Feynman était quelqu’un de vraiment très brillant, pas un besogneux monomaniaque mais un esprit vif s’intéressant à tous les sujets. En plus de la mécanique quantique qui est son sujet de prédilection, il était musicien et peintre, participa au développement de la bombe atomique, fut membre de la commission d’enquête sur l’accident de la navette spatiale Challenger, écrivit de nombreux livres et donna des cours et conférences.

Il est un personnage hors du commun pour ses qualités intellectuelles et son activité mais aussi pour son comportement qui dénotait – ou détonait – au sein du petit monde de la physique. Cette personnalité originale est particulièrement bien mise en lumière dans cette bande dessinée. Est-ce le média qui s’y prête ? Oui, bien-sûr, mais il faut du talent pour parvenir à retranscrire un regard malin et pétillant, une attitude différente, profondément anticonformiste entre nonchalance et fulgurance. Mais il ne faut pas s’y tromper, cette réussite ne tient pas qu’à cela, elle est aussi due aux moments choisis, à la mise en scène qui distinguent cette oeuvre d’une biographie académique. Ce choix nous épargne une linéarité ennuyeuse et nous donne l’impression de connaître cet homme.

Les auteurs n’ont pas résisté au plaisir de participer au grand défi de Feynman : rendre ses travaux compréhensibles pour le plus grand nombre; autrement dit faire de la vulgarisation – même si je trouve ce mot péjoratif. Et lorsque l’on connaît le sujet, ce n’est pas gagné. Il est vrai que les grands scientifiques, notamment en physique et en mathématique, sont incapables d’expliquer leurs travaux à des personnes, même instruites, extérieures à leur cercle restreint. Feynman voulait dépasser ce clivage et a beaucoup oeuvré pour y parvenir.

Les auteurs consacrent de nombreuses pages à cette tentative et apportent leur pierre à l’édifice en illustrant les propos du physicien – un petit dessin vaut mieux qu’un long discours.
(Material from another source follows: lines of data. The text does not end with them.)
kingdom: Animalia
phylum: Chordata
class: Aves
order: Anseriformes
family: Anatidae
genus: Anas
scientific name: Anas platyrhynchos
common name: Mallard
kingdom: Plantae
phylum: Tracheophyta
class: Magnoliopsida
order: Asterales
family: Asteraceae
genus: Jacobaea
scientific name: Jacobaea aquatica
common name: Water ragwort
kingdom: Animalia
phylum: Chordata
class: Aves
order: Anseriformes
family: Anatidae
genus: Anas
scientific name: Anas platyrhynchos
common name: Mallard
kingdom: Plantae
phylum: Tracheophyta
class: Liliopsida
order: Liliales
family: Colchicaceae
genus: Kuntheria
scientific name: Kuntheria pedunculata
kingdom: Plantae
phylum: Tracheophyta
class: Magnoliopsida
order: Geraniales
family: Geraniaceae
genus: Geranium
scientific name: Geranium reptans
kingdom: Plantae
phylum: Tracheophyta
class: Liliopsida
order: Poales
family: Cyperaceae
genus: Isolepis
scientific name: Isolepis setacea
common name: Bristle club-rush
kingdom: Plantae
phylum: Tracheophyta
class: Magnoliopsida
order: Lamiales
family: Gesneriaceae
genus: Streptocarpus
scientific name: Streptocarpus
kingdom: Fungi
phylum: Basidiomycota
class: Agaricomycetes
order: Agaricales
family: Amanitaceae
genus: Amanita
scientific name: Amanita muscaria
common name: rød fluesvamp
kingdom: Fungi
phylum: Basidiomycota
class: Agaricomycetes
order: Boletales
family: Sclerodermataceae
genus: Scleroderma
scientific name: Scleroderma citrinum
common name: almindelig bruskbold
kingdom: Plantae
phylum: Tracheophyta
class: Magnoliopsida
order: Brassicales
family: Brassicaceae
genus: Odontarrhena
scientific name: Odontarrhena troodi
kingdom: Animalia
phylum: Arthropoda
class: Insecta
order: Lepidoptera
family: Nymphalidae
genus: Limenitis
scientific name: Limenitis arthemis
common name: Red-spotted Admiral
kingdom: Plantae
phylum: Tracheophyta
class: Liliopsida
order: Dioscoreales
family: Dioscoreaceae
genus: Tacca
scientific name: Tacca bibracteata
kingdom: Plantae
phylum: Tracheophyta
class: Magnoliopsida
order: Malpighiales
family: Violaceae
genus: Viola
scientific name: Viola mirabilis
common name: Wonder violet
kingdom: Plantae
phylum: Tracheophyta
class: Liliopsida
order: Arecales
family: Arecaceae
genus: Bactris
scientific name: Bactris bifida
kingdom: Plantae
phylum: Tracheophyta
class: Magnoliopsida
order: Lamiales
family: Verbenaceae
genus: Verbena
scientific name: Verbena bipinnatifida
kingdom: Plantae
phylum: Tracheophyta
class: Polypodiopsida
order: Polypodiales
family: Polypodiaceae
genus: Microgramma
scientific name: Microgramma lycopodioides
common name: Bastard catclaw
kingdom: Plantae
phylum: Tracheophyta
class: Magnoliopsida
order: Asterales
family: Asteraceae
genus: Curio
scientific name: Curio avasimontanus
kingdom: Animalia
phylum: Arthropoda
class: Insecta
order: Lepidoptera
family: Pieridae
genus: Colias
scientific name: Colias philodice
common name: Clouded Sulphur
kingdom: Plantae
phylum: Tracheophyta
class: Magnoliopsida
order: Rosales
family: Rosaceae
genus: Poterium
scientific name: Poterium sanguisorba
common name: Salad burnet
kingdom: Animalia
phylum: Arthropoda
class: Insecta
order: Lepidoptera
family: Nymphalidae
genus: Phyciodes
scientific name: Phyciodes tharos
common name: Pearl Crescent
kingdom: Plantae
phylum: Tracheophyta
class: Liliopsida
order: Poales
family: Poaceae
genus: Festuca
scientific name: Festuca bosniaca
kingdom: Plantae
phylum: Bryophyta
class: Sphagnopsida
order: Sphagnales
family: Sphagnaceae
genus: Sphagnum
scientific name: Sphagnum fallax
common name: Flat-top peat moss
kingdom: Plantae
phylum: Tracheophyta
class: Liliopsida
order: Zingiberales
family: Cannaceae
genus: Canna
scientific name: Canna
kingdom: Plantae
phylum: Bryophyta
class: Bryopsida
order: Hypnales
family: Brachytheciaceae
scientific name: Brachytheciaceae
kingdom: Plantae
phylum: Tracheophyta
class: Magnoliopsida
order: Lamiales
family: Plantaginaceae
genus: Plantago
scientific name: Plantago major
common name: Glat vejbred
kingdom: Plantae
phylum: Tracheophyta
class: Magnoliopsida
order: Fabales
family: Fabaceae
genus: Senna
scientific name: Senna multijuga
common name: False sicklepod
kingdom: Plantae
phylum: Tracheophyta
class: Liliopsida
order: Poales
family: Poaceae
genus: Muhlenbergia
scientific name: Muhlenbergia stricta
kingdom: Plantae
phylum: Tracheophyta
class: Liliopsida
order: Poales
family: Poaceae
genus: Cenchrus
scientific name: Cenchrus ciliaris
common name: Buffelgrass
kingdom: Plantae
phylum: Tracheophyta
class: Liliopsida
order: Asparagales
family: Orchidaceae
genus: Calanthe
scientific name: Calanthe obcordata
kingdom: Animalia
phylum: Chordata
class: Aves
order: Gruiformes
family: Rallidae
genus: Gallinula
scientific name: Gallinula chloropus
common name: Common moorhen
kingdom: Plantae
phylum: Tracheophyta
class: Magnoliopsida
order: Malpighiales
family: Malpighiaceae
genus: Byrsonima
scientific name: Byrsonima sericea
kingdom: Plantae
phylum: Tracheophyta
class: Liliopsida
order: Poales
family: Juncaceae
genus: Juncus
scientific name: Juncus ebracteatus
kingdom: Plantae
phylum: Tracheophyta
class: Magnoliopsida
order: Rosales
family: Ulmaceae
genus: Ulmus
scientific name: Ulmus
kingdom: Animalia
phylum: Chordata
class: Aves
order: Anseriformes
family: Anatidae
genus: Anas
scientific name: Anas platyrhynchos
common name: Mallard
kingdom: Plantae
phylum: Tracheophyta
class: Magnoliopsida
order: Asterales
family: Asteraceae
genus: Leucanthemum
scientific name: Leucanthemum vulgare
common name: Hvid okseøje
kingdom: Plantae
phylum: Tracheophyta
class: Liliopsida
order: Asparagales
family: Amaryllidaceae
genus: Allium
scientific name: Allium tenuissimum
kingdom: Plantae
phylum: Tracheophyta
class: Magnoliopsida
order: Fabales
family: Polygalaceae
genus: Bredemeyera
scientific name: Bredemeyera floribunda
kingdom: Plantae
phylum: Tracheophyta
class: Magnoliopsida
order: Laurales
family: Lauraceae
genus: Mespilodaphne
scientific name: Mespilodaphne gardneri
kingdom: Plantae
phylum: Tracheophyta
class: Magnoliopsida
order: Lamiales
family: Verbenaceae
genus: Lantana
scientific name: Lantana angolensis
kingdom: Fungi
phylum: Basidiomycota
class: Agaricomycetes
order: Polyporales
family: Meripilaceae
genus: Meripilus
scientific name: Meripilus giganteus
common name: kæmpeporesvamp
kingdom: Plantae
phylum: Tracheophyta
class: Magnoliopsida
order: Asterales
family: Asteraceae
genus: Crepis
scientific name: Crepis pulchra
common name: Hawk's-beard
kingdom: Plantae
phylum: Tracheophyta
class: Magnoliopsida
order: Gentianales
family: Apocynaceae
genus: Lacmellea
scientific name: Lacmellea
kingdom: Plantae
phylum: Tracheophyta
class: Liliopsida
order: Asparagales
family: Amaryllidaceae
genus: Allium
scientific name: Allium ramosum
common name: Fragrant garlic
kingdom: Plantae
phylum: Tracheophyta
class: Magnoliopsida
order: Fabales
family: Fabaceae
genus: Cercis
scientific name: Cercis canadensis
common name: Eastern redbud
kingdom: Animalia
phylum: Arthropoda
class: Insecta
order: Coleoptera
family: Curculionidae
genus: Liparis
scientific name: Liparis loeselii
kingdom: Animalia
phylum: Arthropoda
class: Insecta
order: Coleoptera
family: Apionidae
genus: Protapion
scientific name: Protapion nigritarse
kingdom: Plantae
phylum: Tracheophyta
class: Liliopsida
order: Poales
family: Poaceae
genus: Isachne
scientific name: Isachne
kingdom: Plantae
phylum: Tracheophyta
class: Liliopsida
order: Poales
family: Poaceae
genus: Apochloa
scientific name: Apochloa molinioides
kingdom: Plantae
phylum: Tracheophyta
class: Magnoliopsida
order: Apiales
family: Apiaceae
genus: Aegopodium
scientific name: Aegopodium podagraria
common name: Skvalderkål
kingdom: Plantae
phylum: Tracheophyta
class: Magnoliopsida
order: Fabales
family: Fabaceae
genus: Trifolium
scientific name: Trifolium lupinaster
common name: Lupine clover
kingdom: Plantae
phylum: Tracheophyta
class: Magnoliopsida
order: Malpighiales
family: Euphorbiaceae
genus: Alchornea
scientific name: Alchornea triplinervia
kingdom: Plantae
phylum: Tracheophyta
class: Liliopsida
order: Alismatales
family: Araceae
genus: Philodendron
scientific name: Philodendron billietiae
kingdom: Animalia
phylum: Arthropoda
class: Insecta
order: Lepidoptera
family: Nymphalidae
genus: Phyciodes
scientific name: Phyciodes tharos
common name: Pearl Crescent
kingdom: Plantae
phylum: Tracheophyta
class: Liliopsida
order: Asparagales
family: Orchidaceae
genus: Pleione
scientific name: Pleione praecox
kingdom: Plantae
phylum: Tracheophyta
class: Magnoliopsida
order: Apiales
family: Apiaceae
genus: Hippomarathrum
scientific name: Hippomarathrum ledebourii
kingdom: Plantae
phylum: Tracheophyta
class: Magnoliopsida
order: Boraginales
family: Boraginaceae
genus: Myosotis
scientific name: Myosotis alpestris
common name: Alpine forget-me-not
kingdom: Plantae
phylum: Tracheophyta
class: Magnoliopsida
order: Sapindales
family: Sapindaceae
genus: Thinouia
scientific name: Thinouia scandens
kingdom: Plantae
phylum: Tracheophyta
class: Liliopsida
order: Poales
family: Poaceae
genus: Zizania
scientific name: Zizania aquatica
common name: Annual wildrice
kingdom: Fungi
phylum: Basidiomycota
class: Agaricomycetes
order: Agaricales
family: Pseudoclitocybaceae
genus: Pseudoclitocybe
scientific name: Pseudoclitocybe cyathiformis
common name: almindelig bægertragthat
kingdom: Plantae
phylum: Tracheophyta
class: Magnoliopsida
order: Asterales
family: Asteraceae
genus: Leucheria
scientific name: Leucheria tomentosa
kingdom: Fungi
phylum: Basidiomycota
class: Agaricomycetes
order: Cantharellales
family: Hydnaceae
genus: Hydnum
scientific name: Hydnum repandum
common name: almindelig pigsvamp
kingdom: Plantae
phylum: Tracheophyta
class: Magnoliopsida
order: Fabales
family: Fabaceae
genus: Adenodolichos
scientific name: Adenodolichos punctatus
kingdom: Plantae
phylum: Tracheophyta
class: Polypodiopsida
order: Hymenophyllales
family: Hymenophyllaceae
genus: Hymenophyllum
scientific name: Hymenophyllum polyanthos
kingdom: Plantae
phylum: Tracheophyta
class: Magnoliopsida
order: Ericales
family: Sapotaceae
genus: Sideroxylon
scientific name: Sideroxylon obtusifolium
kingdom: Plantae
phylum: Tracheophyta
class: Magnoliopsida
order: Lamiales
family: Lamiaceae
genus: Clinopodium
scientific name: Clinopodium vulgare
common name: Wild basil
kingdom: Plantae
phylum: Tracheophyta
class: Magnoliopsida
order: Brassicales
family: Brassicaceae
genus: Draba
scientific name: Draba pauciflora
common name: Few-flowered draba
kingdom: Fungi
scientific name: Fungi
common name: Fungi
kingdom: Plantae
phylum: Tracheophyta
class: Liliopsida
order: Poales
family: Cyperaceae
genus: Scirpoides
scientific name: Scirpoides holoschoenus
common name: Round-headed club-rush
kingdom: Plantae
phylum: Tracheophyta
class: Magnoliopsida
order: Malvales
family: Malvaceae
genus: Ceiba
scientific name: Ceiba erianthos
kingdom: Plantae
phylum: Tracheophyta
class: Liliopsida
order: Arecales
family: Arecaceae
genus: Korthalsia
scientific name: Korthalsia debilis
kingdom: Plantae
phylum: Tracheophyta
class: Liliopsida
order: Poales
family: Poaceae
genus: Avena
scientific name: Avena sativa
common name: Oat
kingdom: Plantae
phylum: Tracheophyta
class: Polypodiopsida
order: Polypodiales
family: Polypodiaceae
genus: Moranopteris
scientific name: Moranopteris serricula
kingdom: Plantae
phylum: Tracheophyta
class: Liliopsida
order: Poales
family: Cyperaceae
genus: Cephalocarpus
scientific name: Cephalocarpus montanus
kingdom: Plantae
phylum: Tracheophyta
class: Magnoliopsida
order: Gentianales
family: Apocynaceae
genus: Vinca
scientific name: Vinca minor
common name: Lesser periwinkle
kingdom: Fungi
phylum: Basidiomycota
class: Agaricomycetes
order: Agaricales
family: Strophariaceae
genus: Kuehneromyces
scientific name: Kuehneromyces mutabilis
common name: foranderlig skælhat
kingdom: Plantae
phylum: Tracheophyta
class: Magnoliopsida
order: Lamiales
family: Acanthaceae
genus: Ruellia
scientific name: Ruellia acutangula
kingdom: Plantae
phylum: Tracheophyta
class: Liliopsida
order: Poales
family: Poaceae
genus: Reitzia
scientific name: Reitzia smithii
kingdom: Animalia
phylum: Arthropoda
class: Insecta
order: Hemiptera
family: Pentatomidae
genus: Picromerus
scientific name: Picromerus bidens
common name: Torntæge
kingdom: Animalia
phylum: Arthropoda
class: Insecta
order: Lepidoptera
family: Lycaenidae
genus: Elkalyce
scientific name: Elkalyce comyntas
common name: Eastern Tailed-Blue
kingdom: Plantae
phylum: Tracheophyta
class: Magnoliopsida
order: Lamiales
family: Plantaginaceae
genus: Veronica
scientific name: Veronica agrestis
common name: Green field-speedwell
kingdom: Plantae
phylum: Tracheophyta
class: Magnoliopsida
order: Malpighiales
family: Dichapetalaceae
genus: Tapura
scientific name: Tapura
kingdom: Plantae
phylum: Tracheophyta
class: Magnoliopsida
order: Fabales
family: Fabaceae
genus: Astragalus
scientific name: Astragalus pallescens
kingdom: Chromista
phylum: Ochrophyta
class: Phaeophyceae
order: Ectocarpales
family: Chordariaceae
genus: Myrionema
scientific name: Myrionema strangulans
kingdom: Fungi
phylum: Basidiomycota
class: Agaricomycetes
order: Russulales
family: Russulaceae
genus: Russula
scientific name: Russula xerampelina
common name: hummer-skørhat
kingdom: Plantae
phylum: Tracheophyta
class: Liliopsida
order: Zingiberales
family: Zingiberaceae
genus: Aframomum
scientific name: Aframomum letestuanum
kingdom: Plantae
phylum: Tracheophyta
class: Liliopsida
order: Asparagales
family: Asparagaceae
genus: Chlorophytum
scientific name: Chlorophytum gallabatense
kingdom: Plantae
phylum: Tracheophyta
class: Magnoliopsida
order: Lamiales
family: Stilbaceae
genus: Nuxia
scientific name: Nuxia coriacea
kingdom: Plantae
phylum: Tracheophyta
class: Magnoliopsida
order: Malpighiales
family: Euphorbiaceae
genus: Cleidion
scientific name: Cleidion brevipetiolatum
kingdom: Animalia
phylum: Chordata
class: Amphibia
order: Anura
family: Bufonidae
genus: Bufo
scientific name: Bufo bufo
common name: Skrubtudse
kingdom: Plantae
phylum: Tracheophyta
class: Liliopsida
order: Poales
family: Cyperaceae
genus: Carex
Lorsque l’on sait que Feynman utilisait ce qu’il appelait “des petits crobars” dans ses calculs et qu’il s’intéressait beaucoup à l’art et en particulier à la peinture (il a pratiqué et suivi des cours), on se rend compte à quel point le dessin est ici pertinent. Alors que dans Logicomix, dont le sujet est comparable (biographie du mathématicien, logicien et philosophe Bertrand Russell), le dessin n’était qu’accessoire, ici il aide à comprendre un homme et son travail. Une lecture à la fois enrichissante et divertissante que je conseille sans réserve – sauf si vous êtes vraiment allergique à la physique.


Jim Ottaviani et Leland Myrick, Feynman, Vuibert, 2012, 266 p, Amazon.